Mirrors also give very good results. They can be made like ordinary mirrors, or black like the famous mirrors of Bhatta, which are made of a special composition. Sensitives say that the mirror should not reflect anything: it should present a uniform tint, e.g. that of the sky, blue or grey, but without the mixture of these colours as would be the case with a cloudy sky; in a room the ceiling may be reflected, if it be monochrome.
Under these conditions of operation I have sometimes observed results so extraordinary, as to confound the imagination. They appeared to me to tend towards demonstrating Kant’s idea of the relativity and contingency of time and space. It is very difficult to admit, that these two ordinates of our perceptions are exactly what they seem to be, unless we push the theory of coincidence to the absurd. But this would be shutting the door on all discussion, and on all intelligent examination of a fact apparently abnormal.
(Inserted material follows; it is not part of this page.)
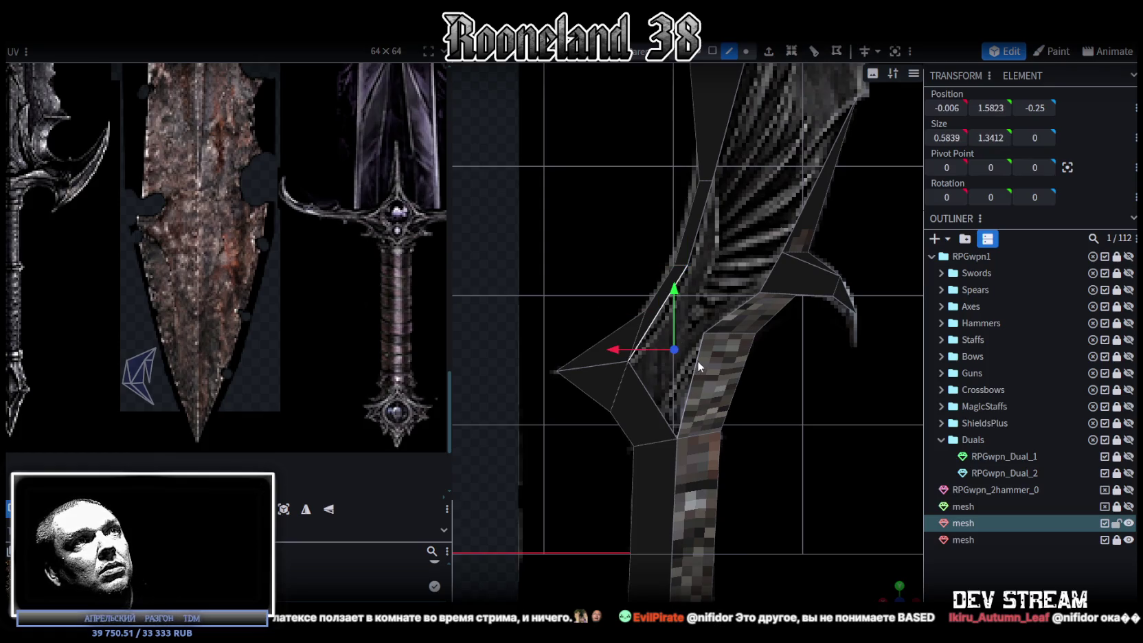
key(f)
My observations have been made with different persons, and a great many have been pointed out to me. Sensitives, possessing the faculty of seeing in the crystal, are not rare. The analysis of the facts I have observed, or of which I hold first-hand reports, allows me to class these ‘hallucinations’(?) under six categories of increasing interest:—
A. Imagination—images, ordinary hallucination.
B. Forgotten souvenirs, recalled to memory in the form of visions.
C. Passed events, of which the sensitive affirms to have always been ignorant.
D. Present events, certainly unknown to the sensitive.
E. Future events.
F. Facts of doubtful interpretation.